Hauptperson ist «das Kind», mit kräftigem Mezzosopran gesungen und bewegungsfreudig gespielt von Nathalie Mittelbach vom Opernstudio des Theaters Basel. Die Mutter des aufmüpfigen Buben (Rita Ahonen) wirkt streng und unerbittlich – das Stück stammt aus einer Zeit, als ungehorsame Kinder noch «böse» waren und bestraft wurden.

Züngelndes Feuer

In knapp 40 Minuten durchlebt das Kind eine seelische Reise voller bald märchenhaft schöner, bald gruselig-­gespenstischer Abenteuer – eine Welt, in der es sprechende Möbel, umher­gehende Standuhren, singende Bäume und Tiere sowie sprechendes Tee­geschirr gibt. Dass dieses inmitten der französisch gesungenen Oper auf Englisch parliert, ist einer der vielen kleinen Scherze, die Ravel (Textbuch: Colette) in sein Stück eingeschleust hat.

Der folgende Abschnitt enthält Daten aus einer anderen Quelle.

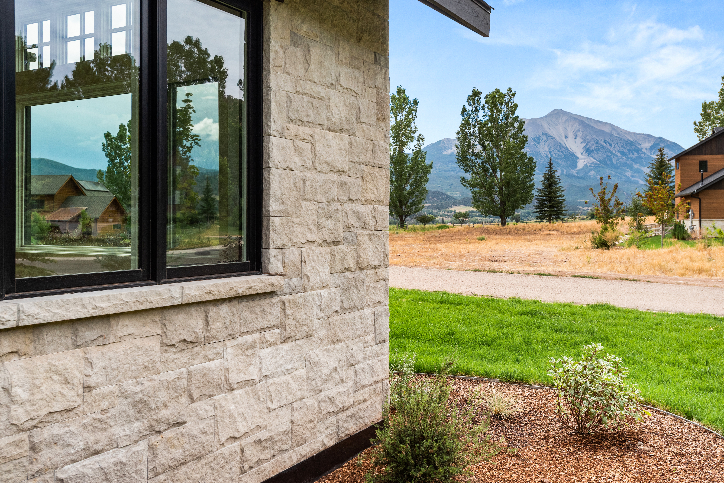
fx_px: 704
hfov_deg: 54.4
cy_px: 242
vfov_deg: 37.9
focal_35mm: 35
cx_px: 362
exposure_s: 1/1250
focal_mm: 35
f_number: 7.1
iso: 400
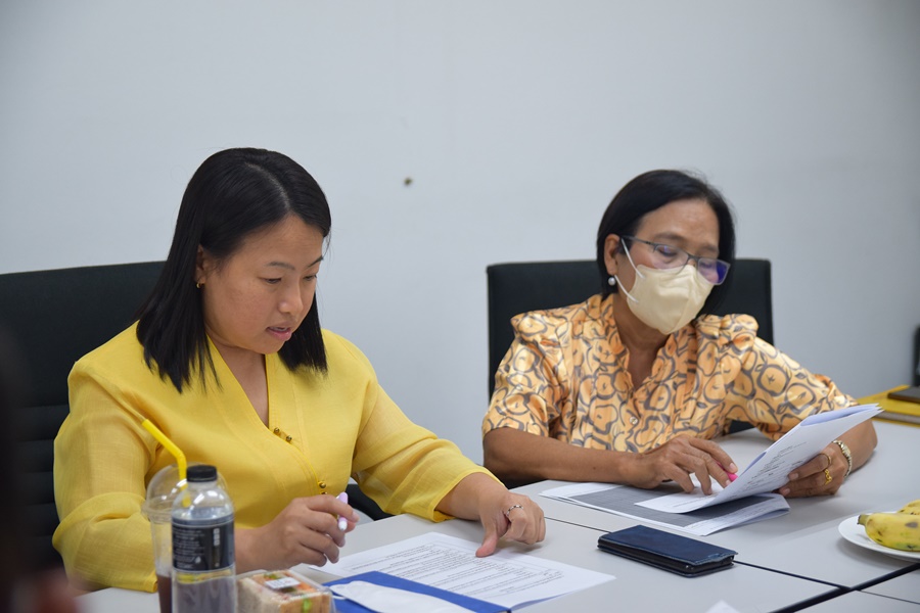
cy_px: 306
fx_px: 1917
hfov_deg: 27.0
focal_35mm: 75
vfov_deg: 18.2
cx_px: 460
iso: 1250
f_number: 3.2
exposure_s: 1/320
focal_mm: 50
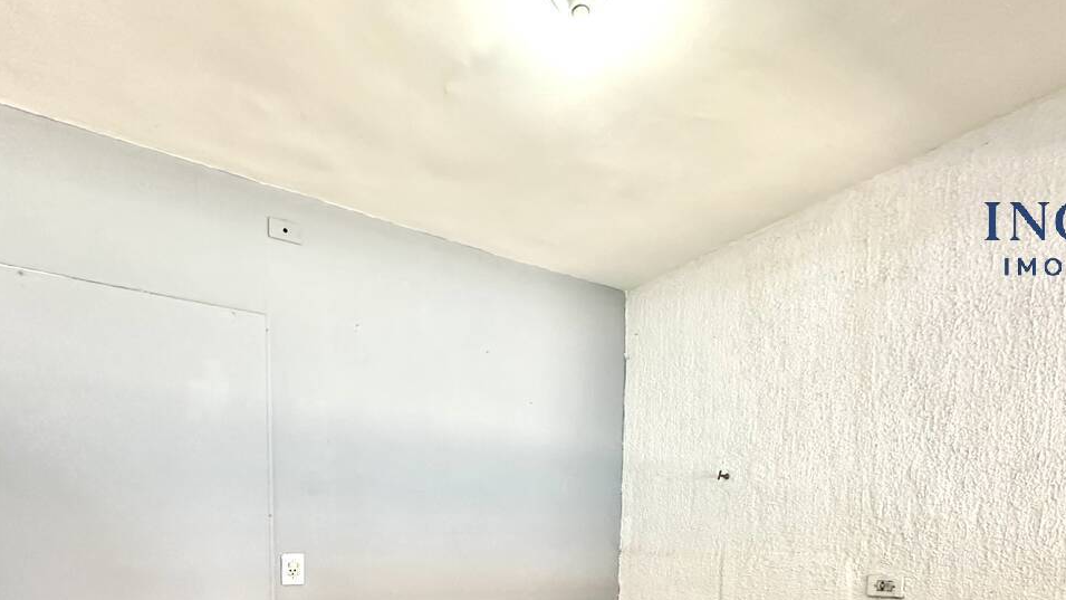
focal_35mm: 23
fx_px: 650
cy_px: 581
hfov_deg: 78.7
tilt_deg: -5.9
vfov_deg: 43.4
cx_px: 515
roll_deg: -0.2
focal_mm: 2.22
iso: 500
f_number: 2.2
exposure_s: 1/60
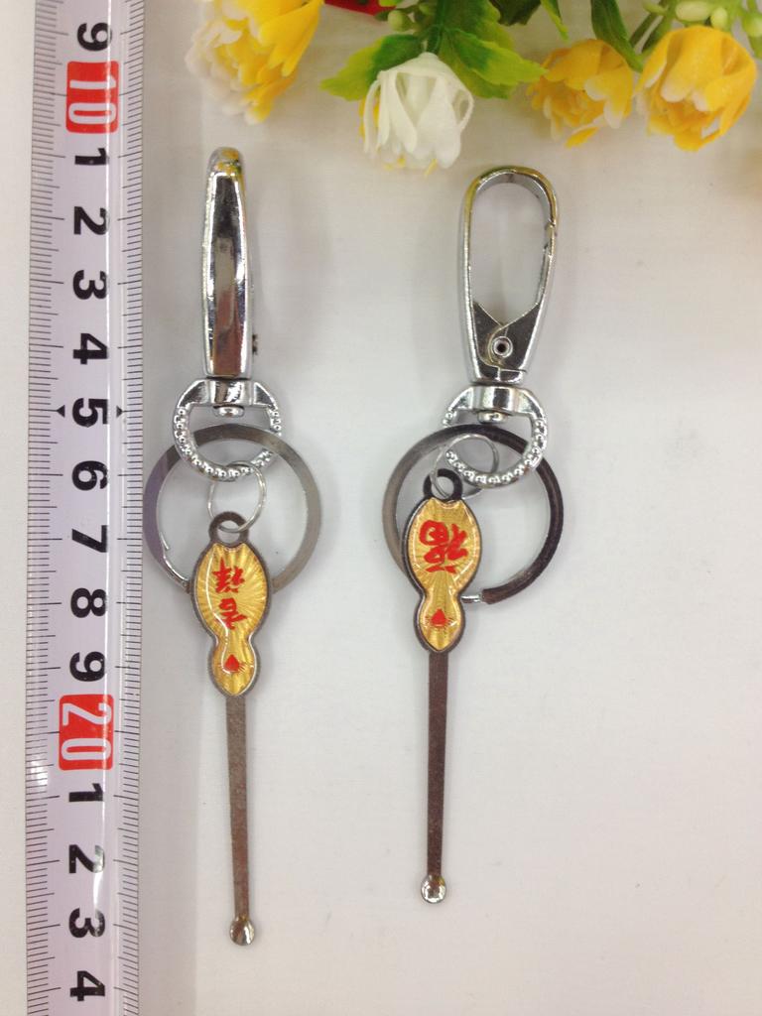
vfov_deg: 52.6
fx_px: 1027
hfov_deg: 40.7
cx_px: 381
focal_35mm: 35
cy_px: 508
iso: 64
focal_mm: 4.28
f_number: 2.4
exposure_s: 1/20
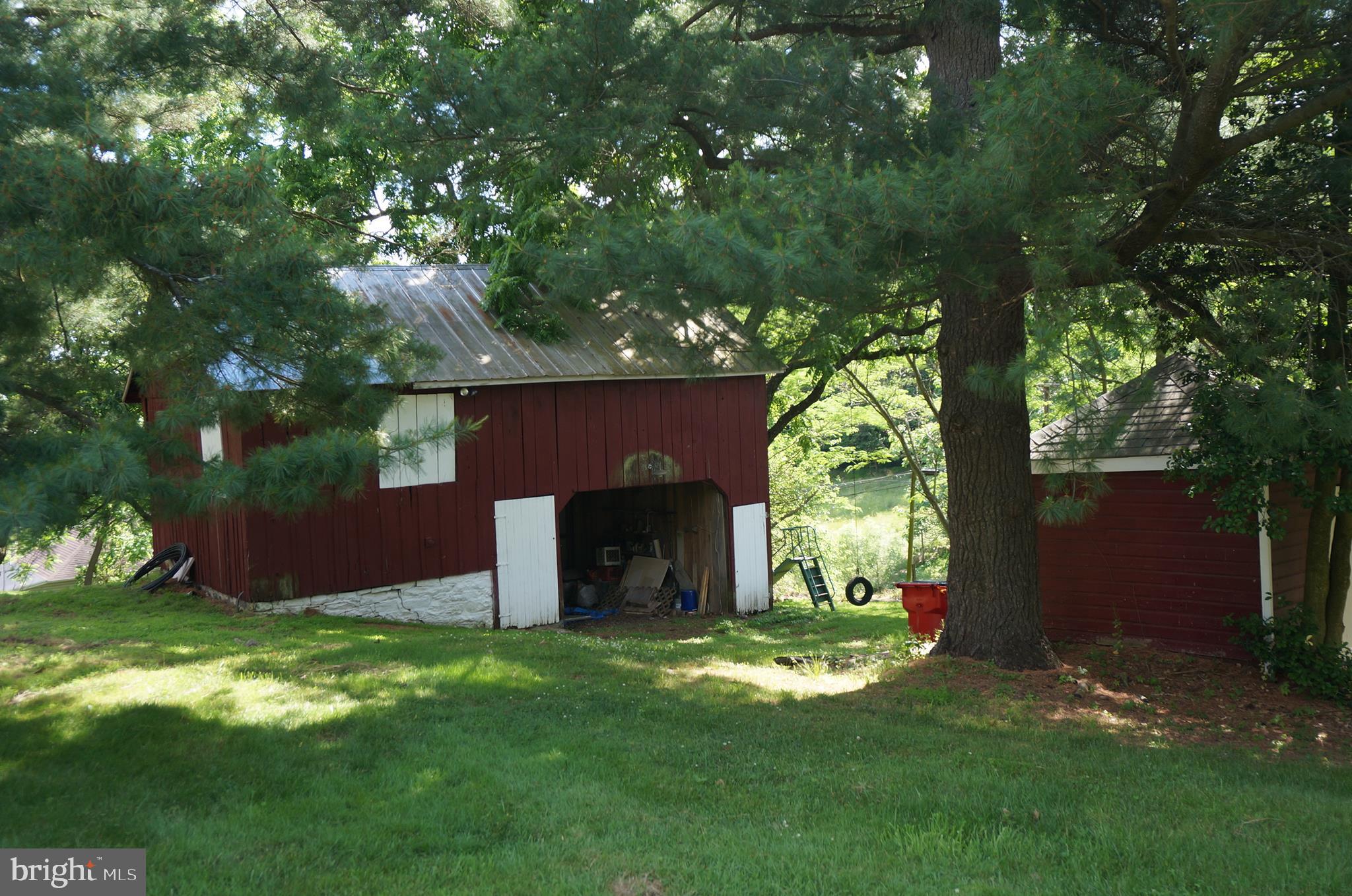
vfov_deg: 39.8
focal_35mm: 33
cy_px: 448
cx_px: 676
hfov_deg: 57.3
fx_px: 1237
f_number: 4
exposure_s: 1/160
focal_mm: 22
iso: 160
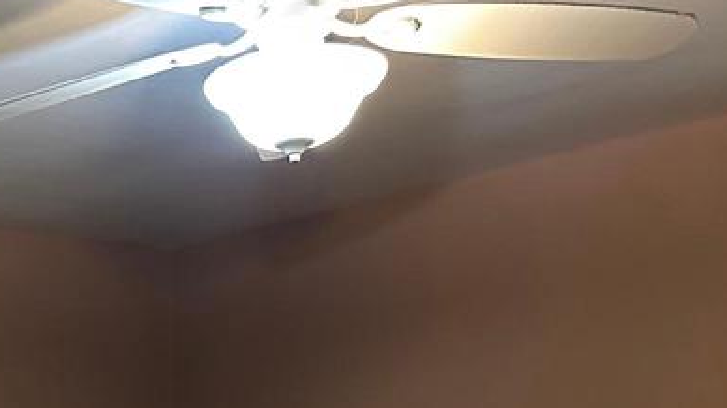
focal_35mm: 69
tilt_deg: -4.4
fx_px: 1330
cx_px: -86
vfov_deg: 15.8
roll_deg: +2.2
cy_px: 642
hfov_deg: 27.7
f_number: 1.78
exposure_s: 1/30
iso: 1000
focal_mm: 6.86
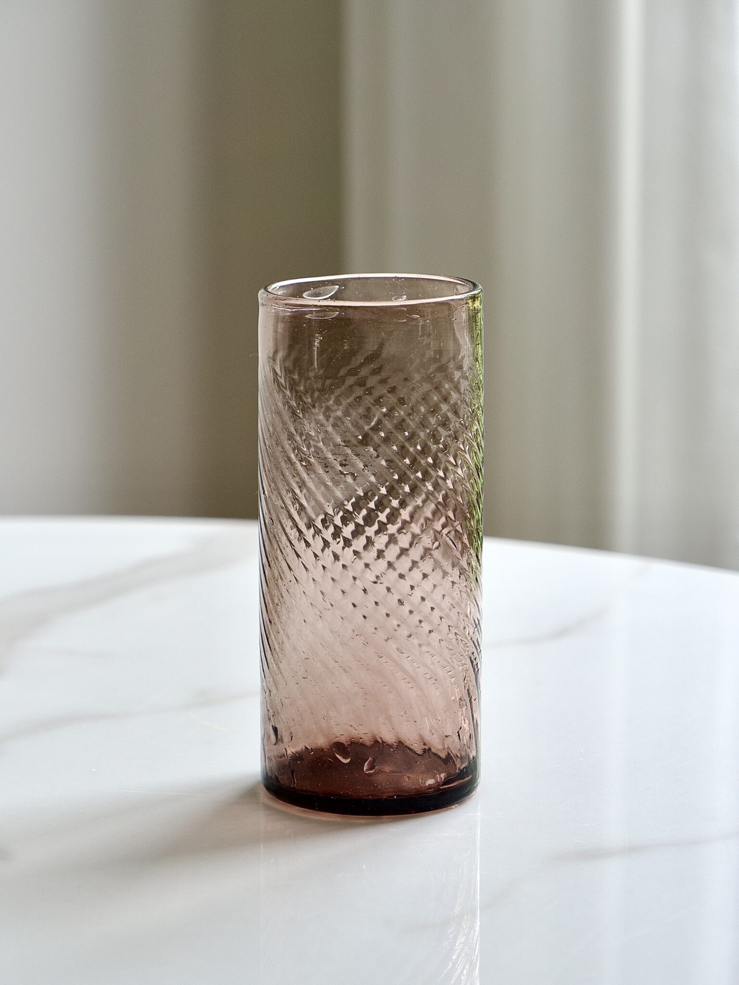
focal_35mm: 120
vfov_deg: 16.4
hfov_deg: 12.3
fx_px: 3416
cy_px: 492
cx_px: 370
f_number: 4
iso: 200
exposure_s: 1/200
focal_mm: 60
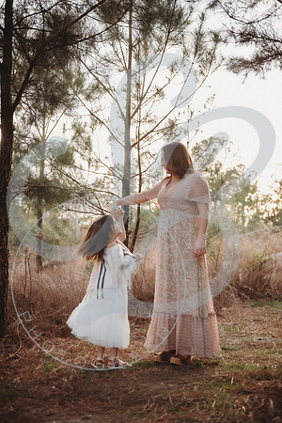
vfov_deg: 43.6
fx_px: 529
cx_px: 141
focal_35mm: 45
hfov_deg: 29.9
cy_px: 212
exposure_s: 1/160
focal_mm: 45
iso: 320
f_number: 2.8
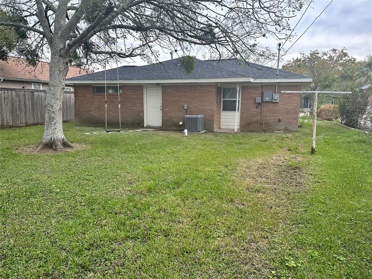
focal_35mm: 24
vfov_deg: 56.8
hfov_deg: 71.6
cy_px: 140
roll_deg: -1.2
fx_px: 258
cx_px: 186
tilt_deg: -8.7
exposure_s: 1/121
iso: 125
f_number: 1.78
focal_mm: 6.86
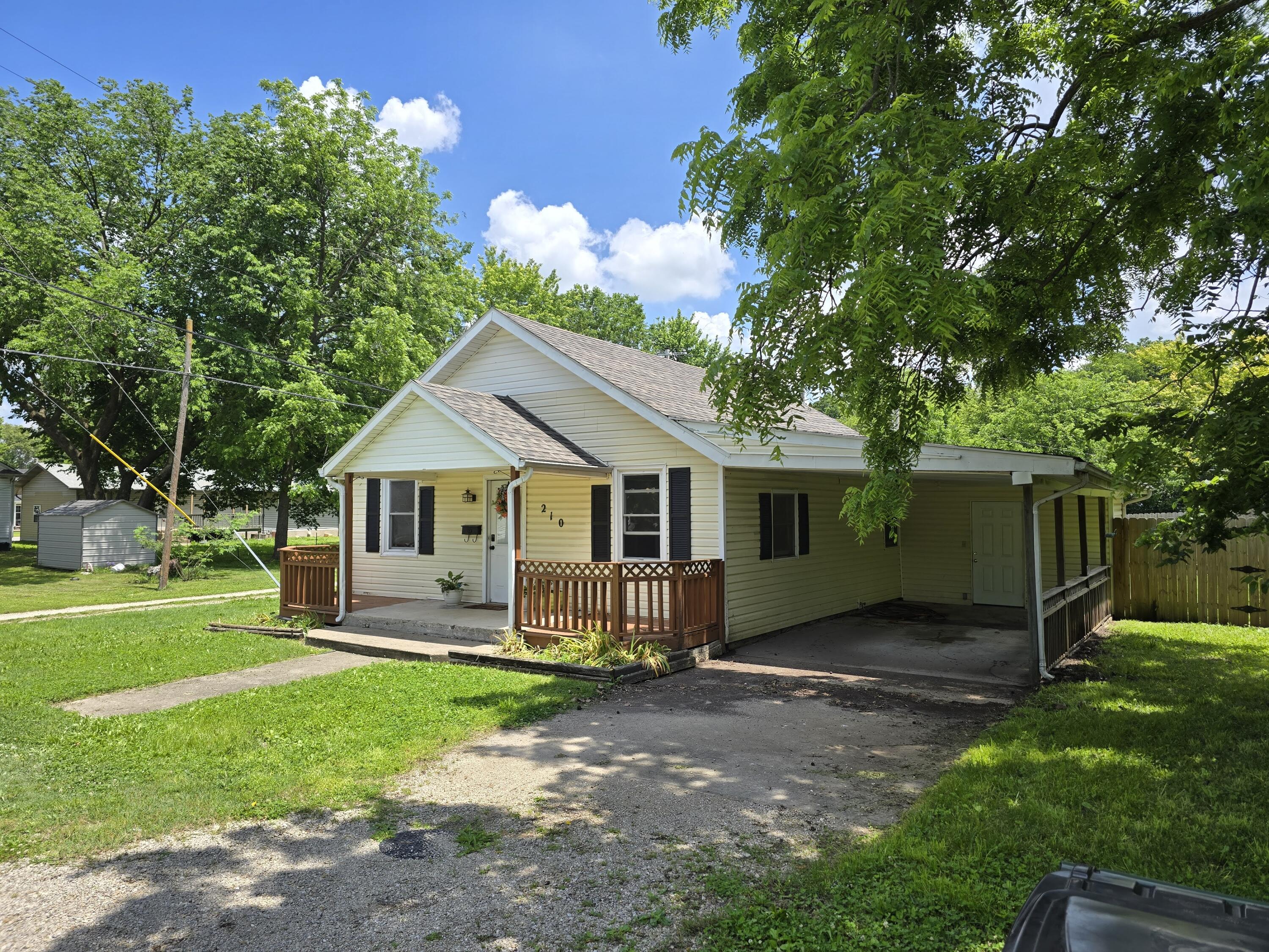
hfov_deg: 73.9
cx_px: 634
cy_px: 476
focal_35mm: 23
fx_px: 843
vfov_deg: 58.9
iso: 12
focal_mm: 6.3
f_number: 1.7
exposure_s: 1/542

Das Feuer züngelt feuerrot über die Bühne, die Prinzessin ist natürlich wunderschön, und die miauenden Katzen tauchen – wie Katzen so oft – lautlos aus dem Nichts auf. So hat hier alles seine Richtigkeit. Die Aufführung hat viel Tempo und ausnahmslos sängerisches Format. Man kann sie getrost auch Kindern ab zehn Jahren empfehlen.